_DESCRIÇÃO DO PROBLEMA_. Retorne, sem qualquer alteração, as linhas do material que vão do início até a linha que contém "genus: Amaranthus", incluindo essa linha.

Trecho do conjunto de dados
--------
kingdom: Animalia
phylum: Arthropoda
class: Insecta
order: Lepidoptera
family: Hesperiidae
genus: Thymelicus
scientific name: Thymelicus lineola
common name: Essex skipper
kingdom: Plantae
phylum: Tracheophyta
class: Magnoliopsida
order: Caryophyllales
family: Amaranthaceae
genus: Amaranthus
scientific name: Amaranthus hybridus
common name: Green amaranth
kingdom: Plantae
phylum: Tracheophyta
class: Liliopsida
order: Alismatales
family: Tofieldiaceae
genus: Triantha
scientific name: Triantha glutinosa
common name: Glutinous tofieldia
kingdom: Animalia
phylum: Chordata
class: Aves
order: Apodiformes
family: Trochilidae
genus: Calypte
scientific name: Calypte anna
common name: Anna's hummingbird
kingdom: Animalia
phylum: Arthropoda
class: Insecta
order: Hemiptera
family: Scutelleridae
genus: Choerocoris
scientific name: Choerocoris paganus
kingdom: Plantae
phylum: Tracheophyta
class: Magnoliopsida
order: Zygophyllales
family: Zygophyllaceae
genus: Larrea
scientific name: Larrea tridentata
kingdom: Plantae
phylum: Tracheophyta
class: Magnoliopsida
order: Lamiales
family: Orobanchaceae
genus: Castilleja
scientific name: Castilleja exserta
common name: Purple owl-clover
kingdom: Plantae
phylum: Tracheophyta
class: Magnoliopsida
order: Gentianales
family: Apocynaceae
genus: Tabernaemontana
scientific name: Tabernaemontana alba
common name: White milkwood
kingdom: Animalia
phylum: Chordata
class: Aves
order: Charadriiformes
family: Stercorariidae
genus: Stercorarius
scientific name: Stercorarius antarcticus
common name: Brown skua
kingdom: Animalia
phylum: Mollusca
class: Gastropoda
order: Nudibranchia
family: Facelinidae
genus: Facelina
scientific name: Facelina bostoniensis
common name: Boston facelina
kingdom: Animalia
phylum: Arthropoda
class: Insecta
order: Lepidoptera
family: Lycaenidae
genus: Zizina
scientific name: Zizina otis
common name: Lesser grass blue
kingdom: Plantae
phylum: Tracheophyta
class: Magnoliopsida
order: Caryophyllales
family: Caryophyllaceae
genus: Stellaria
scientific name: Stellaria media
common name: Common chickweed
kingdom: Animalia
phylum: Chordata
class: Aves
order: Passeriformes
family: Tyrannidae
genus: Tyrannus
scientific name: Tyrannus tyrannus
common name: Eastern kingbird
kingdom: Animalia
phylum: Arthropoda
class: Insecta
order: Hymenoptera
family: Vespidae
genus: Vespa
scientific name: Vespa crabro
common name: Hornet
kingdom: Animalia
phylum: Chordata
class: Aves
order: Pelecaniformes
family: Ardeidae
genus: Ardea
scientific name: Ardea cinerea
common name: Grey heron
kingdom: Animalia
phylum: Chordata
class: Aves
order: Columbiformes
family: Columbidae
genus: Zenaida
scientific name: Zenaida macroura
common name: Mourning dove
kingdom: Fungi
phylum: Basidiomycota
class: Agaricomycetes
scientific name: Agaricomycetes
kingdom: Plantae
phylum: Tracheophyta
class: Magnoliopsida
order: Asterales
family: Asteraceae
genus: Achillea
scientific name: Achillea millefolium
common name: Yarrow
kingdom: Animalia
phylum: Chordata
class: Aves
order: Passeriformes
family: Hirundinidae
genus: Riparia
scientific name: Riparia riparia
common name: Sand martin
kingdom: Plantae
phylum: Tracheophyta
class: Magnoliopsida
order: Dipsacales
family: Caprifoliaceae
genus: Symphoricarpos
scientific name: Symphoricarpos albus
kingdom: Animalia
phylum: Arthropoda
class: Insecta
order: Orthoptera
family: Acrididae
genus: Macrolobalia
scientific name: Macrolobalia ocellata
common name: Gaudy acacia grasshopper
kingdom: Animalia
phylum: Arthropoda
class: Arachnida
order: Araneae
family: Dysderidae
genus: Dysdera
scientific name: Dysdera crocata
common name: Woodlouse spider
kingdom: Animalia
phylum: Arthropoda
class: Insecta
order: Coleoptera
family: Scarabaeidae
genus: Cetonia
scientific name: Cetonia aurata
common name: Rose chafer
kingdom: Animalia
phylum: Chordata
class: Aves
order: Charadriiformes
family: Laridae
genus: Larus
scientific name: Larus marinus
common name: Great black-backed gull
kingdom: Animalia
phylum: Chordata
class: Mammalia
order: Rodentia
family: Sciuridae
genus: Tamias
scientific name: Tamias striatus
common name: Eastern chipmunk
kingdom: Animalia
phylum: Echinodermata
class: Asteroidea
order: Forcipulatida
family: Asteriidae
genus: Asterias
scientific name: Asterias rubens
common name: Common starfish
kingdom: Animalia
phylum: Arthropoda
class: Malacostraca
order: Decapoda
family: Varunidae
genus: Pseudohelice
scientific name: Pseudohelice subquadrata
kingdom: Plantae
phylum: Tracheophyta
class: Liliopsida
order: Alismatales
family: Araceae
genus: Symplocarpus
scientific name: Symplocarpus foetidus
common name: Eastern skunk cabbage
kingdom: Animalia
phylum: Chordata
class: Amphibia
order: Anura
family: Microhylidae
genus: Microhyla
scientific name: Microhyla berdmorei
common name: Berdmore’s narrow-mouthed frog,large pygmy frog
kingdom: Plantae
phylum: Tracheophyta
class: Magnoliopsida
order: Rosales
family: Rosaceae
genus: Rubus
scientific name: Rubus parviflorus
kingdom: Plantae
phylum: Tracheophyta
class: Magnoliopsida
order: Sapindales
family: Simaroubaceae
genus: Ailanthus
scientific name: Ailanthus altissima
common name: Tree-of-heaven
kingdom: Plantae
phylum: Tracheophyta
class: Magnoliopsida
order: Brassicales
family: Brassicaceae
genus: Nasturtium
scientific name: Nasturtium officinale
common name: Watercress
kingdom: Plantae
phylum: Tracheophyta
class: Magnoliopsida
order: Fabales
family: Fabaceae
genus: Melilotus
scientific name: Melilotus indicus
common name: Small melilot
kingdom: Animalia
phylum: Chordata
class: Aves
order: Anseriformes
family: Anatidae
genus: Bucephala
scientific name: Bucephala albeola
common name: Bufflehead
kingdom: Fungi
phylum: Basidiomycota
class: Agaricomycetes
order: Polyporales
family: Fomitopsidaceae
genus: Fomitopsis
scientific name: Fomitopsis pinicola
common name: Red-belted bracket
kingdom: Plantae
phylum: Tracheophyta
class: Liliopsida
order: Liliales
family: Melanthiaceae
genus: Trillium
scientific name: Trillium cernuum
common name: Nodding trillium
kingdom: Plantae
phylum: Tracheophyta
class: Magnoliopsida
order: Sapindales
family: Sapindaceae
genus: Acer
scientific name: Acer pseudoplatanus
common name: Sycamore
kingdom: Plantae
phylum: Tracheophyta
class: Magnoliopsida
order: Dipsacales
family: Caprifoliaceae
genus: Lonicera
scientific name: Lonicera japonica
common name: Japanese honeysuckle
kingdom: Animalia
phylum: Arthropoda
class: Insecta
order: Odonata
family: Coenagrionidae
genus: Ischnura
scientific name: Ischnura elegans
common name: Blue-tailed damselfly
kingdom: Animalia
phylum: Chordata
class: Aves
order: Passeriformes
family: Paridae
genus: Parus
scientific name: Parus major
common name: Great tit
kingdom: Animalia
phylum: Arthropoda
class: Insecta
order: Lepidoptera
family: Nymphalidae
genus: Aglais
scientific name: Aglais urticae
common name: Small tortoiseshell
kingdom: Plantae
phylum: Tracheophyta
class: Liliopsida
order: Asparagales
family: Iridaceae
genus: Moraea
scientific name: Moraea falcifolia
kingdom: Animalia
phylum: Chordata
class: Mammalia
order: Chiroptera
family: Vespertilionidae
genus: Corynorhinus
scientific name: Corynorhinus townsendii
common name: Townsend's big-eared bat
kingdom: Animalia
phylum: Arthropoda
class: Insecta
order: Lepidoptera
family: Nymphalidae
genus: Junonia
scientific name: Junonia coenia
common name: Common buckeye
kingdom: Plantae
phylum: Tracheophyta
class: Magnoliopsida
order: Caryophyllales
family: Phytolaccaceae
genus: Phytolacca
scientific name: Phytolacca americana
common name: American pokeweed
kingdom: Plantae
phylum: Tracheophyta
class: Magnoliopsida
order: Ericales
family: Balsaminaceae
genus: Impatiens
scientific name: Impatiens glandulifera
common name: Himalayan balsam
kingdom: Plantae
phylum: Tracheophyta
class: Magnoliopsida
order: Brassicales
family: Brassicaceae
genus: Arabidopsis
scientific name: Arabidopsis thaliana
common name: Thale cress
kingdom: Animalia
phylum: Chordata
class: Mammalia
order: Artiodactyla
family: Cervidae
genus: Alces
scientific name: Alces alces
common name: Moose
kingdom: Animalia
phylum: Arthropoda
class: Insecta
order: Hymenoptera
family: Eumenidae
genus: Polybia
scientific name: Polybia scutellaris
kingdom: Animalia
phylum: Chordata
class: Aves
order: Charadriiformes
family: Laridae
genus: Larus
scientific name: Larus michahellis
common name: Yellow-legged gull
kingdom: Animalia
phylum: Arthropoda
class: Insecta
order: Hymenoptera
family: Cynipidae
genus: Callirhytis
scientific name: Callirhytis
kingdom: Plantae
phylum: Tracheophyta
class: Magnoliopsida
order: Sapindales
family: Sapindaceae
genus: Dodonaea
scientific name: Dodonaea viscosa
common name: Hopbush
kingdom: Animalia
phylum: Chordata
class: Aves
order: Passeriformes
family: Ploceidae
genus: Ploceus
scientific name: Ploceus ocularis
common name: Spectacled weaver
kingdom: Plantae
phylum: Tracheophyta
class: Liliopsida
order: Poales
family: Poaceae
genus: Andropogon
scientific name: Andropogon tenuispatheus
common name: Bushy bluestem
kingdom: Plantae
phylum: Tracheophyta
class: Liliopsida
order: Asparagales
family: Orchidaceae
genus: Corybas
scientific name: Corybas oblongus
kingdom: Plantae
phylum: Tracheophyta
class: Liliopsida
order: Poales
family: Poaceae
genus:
--------
_RESULTADO_.
kingdom: Animalia
phylum: Arthropoda
class: Insecta
order: Lepidoptera
family: Hesperiidae
genus: Thymelicus
scientific name: Thymelicus lineola
common name: Essex skipper
kingdom: Plantae
phylum: Tracheophyta
class: Magnoliopsida
order: Caryophyllales
family: Amaranthaceae
genus: Amaranthus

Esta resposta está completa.